Goal of the exercise:
Lay out the listing from its first line through the line containing "What is the label of the 6th", inclusive, as a Markdown table with the columns Row and Listing line, omitting blank lines.

Records for the task:

● ● ● ● ● ● ●

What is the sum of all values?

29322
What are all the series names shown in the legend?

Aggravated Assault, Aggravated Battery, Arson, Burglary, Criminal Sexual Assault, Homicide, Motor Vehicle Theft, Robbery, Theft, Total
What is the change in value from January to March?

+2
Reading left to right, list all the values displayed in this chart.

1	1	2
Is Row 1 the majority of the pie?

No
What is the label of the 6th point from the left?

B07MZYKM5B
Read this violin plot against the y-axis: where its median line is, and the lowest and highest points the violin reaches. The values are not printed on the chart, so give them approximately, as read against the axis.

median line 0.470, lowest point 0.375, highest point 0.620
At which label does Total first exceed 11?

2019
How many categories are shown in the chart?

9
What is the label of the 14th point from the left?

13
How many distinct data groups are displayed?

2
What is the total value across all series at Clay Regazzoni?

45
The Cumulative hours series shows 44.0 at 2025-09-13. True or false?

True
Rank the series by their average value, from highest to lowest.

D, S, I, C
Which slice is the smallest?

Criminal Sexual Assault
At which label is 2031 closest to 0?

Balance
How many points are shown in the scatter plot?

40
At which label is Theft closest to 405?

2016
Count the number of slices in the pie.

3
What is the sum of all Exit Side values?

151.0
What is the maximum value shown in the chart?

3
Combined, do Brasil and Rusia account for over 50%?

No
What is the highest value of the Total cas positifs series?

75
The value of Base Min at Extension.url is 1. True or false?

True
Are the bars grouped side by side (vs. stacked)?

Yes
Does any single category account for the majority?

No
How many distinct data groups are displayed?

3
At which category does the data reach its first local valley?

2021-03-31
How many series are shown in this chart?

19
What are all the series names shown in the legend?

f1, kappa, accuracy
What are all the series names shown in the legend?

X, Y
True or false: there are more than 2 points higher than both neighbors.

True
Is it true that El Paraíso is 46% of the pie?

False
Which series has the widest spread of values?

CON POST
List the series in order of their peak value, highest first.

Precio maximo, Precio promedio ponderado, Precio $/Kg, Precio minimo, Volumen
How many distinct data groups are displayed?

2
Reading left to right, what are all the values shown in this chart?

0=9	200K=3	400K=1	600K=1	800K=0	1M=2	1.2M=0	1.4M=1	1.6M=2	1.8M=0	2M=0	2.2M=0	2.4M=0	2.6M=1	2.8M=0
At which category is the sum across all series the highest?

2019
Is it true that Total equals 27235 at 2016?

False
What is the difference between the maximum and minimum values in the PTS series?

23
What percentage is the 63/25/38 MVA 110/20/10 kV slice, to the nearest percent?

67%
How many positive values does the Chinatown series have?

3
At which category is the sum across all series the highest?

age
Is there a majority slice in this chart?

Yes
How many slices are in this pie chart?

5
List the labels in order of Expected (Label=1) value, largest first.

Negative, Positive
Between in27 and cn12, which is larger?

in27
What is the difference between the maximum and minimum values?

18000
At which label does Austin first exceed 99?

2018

● ● ● ● ● ● ●

Response to this exercise:
| Row | Listing line |
|---|---|
| 1 | What is the sum of all values? |
| 2 | 29322 |
| 3 | What are all the series names shown in the legend? |
| 4 | Aggravated Assault, Aggravated Battery, Arson, Burglary, Criminal Sexual Assault, Homicide, Motor Vehicle Theft, Robbery, Theft, Total |
| 5 | What is the change in value from January to March? |
| 6 | +2 |
| 7 | Reading left to right, list all the values displayed in this chart. |
| 8 | 1	1	2 |
| 9 | Is Row 1 the majority of the pie? |
| 10 | No |
| 11 | What is the label of the 6th point from the left? |